Some image generation systems have been used to create objectionable content, such as B. graphic violence and pornographic non-consensual deepfakes of celebrities. TThe organization funding the development of stable diffusion, Stability AI, was even the subject of a critical letter from US House Representative Anna G. Eshoo (D-CA) to the National Security Advisor (NSA) and the Office of Science and Technology Policy, urging the NSA and OSTP to address the release of “unsafe AI models” that “do not moderate content created on their platforms.”
The image-generating AI can also pick up on the biases and toxicities embedded in the millions of images from around the web they are trained on. OpenAI itself noted in a scholarly paper that an open-source implementation of DALL-E could be trained to make stereotypical associations, such as generating images of men in white passports wearing business suits for terms like “CEO”.
In response to questions about mitigations in Designer and Image Creator, Microsoft noted that OpenAI removed explicit sexual and violent content from the data set used to train DALL-E 2. The company also said it has taken its own steps, including deploying filters to limit the generation of images that violate the content policy, additional blocking of queries about sensitive topics and technology to provide “more diverse” images for the results .

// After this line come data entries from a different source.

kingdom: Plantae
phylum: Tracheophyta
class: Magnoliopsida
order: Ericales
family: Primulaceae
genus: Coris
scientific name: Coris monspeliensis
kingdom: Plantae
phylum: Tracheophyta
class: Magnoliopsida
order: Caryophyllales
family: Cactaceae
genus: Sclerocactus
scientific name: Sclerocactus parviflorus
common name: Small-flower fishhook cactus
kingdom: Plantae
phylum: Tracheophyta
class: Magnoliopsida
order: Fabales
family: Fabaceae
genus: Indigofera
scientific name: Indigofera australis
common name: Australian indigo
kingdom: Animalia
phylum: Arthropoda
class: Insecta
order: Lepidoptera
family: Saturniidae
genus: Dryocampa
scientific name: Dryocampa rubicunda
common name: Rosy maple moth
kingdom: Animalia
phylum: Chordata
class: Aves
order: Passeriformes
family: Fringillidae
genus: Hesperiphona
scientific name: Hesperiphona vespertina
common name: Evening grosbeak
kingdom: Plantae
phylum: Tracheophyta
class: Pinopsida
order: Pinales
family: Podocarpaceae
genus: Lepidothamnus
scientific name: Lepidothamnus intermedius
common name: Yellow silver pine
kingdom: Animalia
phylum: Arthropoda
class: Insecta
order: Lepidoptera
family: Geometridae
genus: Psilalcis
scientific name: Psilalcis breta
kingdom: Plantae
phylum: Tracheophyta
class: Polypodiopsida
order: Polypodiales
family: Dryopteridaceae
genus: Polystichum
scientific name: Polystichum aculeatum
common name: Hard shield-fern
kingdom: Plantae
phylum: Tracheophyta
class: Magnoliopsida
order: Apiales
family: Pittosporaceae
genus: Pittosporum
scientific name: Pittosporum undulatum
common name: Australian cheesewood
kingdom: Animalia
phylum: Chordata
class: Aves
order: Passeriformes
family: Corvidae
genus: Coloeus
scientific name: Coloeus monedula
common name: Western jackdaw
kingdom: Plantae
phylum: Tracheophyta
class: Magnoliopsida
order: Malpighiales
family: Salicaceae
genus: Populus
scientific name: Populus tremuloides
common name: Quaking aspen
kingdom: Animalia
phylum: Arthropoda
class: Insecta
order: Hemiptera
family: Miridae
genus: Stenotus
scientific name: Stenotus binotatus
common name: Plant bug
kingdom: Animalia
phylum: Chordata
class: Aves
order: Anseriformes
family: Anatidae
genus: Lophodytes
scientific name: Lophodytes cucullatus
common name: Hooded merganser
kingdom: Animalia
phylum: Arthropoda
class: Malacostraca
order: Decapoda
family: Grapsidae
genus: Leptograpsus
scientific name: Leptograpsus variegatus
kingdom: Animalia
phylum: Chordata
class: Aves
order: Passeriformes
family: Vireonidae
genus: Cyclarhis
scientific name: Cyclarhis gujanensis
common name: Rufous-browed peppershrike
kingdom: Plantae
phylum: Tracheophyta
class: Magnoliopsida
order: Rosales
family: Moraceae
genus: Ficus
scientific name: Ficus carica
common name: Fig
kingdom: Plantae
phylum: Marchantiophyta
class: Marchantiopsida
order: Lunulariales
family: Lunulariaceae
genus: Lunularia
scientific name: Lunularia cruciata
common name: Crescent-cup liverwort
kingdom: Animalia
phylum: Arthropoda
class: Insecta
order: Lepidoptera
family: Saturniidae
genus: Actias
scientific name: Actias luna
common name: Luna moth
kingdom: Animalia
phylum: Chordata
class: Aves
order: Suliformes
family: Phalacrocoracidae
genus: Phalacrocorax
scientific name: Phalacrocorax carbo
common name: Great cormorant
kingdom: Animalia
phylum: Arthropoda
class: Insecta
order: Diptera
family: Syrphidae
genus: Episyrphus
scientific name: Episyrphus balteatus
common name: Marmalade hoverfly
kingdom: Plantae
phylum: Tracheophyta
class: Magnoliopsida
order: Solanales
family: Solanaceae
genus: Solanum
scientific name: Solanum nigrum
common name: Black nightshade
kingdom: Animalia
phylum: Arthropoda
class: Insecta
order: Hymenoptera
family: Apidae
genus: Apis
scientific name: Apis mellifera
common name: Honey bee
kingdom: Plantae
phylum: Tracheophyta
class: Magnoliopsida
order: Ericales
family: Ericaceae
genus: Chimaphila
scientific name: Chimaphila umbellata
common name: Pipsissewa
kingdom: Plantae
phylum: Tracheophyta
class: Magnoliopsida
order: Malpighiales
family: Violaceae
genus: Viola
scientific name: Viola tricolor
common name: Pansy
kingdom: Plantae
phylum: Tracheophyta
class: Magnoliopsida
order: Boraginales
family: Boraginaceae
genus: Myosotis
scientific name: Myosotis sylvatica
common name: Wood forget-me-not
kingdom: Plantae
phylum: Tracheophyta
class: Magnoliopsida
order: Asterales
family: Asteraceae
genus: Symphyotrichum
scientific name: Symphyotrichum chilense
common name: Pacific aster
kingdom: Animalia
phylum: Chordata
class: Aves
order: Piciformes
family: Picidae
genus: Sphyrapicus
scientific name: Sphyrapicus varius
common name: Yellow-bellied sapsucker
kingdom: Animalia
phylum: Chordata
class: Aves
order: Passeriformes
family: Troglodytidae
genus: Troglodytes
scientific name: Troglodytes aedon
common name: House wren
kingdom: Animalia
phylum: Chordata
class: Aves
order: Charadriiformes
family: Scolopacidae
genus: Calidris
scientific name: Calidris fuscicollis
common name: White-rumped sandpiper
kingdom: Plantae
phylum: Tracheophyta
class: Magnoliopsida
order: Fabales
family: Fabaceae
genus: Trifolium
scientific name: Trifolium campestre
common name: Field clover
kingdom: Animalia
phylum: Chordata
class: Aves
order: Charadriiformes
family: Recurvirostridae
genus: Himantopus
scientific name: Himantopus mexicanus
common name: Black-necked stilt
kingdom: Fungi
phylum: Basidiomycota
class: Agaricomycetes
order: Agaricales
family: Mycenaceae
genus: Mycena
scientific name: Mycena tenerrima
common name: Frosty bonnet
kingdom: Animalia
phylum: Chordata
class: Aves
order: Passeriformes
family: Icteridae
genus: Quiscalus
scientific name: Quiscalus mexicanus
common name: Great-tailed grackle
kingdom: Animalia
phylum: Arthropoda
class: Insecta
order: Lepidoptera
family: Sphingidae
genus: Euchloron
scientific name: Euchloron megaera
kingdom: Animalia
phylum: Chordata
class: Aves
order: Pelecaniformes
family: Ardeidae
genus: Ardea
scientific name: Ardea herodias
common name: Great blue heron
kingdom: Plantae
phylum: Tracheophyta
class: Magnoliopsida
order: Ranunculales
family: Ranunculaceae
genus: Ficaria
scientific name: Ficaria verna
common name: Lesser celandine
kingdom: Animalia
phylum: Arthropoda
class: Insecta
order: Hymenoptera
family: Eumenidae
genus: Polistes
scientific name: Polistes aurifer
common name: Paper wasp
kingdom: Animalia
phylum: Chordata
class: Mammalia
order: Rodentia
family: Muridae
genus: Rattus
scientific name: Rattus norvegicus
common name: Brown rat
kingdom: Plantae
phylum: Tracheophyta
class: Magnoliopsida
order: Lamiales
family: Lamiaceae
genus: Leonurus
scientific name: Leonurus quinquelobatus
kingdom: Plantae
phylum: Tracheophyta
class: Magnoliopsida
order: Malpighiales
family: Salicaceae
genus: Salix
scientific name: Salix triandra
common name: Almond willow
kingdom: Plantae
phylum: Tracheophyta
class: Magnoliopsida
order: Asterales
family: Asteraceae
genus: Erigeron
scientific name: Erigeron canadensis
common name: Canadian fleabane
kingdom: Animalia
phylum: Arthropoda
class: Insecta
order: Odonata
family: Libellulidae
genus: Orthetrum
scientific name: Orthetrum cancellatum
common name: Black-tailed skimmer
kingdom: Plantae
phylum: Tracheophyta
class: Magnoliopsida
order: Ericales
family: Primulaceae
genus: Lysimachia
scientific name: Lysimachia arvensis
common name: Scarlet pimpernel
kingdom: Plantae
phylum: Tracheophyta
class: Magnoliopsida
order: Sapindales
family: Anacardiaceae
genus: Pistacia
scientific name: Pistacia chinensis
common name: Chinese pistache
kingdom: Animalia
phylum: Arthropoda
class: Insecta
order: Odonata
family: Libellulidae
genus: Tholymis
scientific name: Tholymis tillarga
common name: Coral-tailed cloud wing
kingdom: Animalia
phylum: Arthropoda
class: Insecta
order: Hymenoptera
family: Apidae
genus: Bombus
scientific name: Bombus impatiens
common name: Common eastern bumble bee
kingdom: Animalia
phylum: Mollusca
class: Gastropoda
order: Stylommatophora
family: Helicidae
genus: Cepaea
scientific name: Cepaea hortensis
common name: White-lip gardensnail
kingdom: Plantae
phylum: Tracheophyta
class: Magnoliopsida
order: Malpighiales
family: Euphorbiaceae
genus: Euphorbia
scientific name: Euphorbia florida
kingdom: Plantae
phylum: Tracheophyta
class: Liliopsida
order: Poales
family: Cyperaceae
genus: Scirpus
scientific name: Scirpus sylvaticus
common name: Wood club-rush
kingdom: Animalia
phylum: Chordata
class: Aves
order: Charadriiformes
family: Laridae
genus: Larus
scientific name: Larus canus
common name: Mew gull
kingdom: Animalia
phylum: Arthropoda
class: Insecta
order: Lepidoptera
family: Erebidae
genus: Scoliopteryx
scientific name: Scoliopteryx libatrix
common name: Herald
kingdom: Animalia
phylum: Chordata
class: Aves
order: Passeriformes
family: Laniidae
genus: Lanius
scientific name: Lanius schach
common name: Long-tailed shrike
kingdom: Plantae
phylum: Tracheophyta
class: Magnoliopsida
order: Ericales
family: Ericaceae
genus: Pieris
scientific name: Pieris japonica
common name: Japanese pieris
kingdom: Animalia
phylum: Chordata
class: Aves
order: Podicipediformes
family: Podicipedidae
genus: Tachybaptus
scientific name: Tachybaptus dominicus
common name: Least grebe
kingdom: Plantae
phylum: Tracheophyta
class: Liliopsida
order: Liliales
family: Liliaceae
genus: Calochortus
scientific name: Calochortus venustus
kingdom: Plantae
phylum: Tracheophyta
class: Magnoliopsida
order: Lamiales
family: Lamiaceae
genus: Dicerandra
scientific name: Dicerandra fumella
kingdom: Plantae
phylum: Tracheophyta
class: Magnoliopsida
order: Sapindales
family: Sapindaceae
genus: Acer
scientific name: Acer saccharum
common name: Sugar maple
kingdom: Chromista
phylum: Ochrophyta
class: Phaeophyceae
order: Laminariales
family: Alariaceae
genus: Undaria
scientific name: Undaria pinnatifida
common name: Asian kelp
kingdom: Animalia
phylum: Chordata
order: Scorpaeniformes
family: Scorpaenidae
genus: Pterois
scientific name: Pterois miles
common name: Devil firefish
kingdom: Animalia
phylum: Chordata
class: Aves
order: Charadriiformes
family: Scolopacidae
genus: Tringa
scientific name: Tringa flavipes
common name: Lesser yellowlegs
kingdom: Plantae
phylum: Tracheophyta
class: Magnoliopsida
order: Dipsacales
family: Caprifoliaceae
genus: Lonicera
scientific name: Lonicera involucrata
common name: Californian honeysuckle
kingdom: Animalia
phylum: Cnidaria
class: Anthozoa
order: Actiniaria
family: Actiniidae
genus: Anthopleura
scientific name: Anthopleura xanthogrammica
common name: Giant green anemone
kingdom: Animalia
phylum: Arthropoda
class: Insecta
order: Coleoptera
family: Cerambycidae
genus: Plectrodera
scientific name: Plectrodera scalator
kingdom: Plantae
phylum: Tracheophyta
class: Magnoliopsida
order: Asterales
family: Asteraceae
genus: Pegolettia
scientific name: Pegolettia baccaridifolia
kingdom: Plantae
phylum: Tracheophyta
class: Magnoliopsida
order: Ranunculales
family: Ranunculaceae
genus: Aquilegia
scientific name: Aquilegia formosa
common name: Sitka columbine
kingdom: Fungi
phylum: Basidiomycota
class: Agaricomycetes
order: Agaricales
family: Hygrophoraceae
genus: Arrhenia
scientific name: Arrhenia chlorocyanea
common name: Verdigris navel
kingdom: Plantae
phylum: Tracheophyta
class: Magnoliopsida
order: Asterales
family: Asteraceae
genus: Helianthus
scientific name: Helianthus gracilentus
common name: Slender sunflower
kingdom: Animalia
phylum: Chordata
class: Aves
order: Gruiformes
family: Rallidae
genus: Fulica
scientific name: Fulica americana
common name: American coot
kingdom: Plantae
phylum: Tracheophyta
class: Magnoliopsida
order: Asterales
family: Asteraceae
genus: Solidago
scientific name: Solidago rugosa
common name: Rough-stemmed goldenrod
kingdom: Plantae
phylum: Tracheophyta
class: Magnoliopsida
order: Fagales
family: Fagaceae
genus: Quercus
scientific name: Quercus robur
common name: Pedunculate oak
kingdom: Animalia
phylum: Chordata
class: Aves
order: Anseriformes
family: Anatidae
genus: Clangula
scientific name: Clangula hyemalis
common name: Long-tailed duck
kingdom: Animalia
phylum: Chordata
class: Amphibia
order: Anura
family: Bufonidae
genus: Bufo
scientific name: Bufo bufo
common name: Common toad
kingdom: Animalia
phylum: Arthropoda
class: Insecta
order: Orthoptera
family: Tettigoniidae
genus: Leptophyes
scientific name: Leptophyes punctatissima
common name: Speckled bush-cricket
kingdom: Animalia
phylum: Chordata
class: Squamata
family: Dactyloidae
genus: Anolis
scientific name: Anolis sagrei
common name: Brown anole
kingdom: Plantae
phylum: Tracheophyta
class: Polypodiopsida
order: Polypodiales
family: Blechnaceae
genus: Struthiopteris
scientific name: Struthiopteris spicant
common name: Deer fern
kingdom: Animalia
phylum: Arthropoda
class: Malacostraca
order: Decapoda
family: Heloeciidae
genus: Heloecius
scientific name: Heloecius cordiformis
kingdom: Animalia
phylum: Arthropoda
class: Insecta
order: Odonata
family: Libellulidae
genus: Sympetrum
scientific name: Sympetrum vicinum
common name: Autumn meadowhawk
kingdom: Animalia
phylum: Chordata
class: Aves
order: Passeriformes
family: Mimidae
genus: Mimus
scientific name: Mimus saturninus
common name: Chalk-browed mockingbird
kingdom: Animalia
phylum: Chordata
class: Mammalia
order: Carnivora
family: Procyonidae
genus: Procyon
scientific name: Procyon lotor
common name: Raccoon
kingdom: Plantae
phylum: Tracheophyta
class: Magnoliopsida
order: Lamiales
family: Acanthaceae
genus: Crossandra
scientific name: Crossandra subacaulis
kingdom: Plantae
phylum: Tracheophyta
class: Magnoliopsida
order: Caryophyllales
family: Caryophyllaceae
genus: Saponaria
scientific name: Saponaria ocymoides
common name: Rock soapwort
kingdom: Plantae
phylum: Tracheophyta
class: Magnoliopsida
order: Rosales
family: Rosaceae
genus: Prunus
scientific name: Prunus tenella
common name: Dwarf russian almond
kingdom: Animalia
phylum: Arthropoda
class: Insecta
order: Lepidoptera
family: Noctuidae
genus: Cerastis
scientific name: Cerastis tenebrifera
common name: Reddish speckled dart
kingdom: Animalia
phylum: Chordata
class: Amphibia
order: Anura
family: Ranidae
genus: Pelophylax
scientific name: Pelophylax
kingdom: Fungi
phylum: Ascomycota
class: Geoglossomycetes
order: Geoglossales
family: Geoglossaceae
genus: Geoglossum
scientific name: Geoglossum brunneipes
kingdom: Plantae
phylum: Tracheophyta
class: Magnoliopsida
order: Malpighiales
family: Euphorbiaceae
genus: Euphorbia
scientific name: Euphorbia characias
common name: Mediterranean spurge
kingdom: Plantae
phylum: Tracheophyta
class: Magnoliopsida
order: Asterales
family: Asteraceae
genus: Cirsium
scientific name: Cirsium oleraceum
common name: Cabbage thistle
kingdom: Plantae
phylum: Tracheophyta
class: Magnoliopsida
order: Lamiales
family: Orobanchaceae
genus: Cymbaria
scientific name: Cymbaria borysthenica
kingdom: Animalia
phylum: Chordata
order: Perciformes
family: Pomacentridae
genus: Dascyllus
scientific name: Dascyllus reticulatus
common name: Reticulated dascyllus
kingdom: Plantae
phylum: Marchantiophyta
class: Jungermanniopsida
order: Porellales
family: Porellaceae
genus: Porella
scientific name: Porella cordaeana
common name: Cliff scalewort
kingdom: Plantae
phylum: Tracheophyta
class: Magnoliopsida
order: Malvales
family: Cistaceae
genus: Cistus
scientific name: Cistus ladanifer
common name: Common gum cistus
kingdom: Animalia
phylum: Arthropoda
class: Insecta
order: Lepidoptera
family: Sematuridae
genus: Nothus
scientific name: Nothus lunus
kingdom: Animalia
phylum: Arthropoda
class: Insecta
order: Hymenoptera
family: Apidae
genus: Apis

Users must agree to the Terms of Service and the above Content Policy in order to use Designer and Image Creator with their Microsoft account. If a user requests an image that Microsoft’s automatic filters deem inappropriate, they will receive a warning. If they repeatedly violate the content policy, they will be banned, but will have the opportunity to appeal.
“With early technologies like DALL-E 2, it’s important to recognize that this is new and we expect it to continue to evolve and improve,” said Ben-Zur. “We take our commitment to responsible AI seriously… We will not allow users to create violent content, we may distort people’s faces, and we will not display text strings used as input.”
Addressing some of the legal issues that have cropped up lately surrounding AI-powered image generation systems, Microsoft says users will have “full” usage rights to commercialize the images they create with Designer and Image Creator. (Getty Images, among other hosts, has banned the uploading and sale of illustrations created with DALL-E 2, Stable Diffusion, and similar tools, citing concerns about the fair use of training datasets with copyrighted images.) In other words , the company – adopting a commercial usage policy similar to that of OpenAI – claims no ownership of any prompts, captions, creations, or other content that users provide, post, input, or transmit to the apps.
When asked if Microsoft believes the images used to train DALL-E 2 were fair use, Ben-Zur declined to answer.